Your once active and energetic pup is now less interested in exploring or reacting to the usual things that would excite them. Things like other dogs, birds, people, and neighborhood noises that used to get a reaction, now no longer appear interesting at all. Things like grooming become less frequent, appetite decreases, and your pet may seem a little restless.
Treatment and prevention
Sadly, there is no cure for dog dementia, but there are several treatment options to consider in managing the condition. These may include medication, diet changes, supplements, and even surgery in some cases. The sooner you begin these, the better the prognosis.
They say prevention is always better than cure, so what can you do to prevent canine cognitive dysfunction in your beloved dog?
As there’s no clear cause for dementia in dogs, it’s hard to know how to prevent dog dementia. But, maintaining a physically and mentally active life may help to prevent dementia in dogs. Aim to include things like:
- Keep teaching new tricks;
- Playtime is essential, as is regular exercise;
- Maintain a balanced diet;
- Choose supplements for brain health;
- Regular socialization and new experiences.
- Install the interactive pet camera to watch what your pup is doing over the day.
A dog with dementia is at risk of getting lost, wandering off, or finding itself in dangerous situations more frequently. Because of this, having a plan for emergencies is highly recommended. In the worst-case scenario, you don’t want to find yourself without the financial means to care for your canine companion’s health.

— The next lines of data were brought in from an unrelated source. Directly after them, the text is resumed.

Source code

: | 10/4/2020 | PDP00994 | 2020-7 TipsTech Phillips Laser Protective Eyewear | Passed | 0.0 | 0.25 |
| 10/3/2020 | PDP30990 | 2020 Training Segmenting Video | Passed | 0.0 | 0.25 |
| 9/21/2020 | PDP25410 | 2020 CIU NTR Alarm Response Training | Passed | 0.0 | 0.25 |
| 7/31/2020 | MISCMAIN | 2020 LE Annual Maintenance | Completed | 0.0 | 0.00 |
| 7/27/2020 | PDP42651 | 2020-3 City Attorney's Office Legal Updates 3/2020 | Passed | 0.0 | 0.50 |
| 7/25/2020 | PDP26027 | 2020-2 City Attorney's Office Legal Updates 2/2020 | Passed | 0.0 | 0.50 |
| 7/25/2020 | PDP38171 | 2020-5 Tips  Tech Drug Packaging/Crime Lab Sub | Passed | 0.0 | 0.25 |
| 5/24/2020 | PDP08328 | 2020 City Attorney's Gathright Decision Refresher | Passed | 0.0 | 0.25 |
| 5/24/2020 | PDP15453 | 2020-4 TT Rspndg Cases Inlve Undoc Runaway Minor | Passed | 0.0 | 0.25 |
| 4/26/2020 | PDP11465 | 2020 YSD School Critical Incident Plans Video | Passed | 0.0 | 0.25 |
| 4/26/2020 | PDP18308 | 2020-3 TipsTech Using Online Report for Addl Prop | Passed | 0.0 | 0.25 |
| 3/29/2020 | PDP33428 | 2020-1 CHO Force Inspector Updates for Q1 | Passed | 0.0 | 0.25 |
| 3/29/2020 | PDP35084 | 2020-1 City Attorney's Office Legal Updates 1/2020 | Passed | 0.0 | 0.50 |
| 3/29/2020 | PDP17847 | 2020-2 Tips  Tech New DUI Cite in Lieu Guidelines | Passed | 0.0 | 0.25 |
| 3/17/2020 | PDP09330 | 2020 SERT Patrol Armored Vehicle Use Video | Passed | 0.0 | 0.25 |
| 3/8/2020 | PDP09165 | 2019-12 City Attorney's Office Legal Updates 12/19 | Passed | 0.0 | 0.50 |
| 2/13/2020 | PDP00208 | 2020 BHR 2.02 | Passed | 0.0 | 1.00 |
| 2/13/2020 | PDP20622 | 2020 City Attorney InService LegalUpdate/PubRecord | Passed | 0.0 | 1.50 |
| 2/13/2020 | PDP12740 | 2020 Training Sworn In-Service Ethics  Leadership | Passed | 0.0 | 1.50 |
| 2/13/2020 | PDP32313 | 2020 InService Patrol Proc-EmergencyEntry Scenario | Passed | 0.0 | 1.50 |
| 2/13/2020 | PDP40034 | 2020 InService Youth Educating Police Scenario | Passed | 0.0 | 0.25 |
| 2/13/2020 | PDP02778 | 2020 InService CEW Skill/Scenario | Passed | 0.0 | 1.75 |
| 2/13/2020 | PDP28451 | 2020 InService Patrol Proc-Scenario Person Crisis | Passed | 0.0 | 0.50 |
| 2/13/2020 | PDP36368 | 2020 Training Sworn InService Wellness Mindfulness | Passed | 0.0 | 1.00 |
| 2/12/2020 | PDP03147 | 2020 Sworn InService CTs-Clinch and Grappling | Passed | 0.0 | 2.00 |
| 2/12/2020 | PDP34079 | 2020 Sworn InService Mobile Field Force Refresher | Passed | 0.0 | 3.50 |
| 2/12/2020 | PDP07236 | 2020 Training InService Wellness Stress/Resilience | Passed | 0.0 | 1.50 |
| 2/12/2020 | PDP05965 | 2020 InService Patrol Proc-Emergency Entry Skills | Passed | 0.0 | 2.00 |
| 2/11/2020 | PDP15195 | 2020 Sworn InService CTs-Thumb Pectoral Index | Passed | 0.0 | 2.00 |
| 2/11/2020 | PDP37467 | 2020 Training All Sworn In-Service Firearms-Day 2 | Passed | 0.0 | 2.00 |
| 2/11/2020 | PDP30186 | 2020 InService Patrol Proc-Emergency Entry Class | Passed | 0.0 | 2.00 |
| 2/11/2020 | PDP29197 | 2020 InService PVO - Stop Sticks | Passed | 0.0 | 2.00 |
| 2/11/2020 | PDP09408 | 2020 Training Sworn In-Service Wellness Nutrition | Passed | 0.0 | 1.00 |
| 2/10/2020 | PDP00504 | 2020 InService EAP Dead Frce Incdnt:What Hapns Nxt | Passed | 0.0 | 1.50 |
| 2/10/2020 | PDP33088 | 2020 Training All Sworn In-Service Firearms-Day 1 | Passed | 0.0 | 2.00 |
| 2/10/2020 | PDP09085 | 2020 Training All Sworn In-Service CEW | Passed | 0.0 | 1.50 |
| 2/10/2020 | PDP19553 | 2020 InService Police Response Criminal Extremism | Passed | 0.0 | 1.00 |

Petcube’s Emergency Fund is an affordable alternative to traditional pet insurance. For just $29 a month, you have 24/7 access to an online vet and up to $3000 per year of emergency veterinary care for up to 6 pets.
In an unexpected veterinary emergency, you can enjoy peace of mind that your pet will be taken care of.
What is canine cognitive dysfunction?
Canine cognitive dysfunction is also known as dementia. This is a degenerative condition that affects older dogs, causing a mental decline that is similar to Alzheimer’s in humans. Can a dog have dementia? Yep!
What is the average dog’s dementia life expectancy?
How long can a dog live with dementia? On average, a dog can live for around two years after an official diagnosis. That said, it depends on the dog’s overall physical and mental health, how fast the disease progresses, and how early the signs of dementia were picked up.
Which dog breeds are prone to dementia?
There aren’t any specific dog breeds that are more prone to developing dog dementia than others. All dogs are at risk of developing dementia, but smaller dogs have a higher instance of dog dementia, mainly because they tend to live longer than larger breeds.
Canine cognitive dysfunction supplements?
A diet rich in antioxidants can help slow down the progression of dog dementia. Antioxidants to look for include: vitamin E, vitamin C, selenium, L-carnitine, flavonoids, and carotenoids.
Other beneficial supplements include Omega-3 fatty acids and B vitamins.
How to calm a dog with dementia at night?
Routines are important to dogs, but more so for those with dog dementia. Keeping a consistent routine will help your dog know when it’s time to go to sleep and help avoid the anxiety that can come when your dog is confused.
Make sure you keep your vet up to date with these changes in your dog’s behavior. They may be able to prescribe something to help or give you some pointers in managing your dog’s new life phase.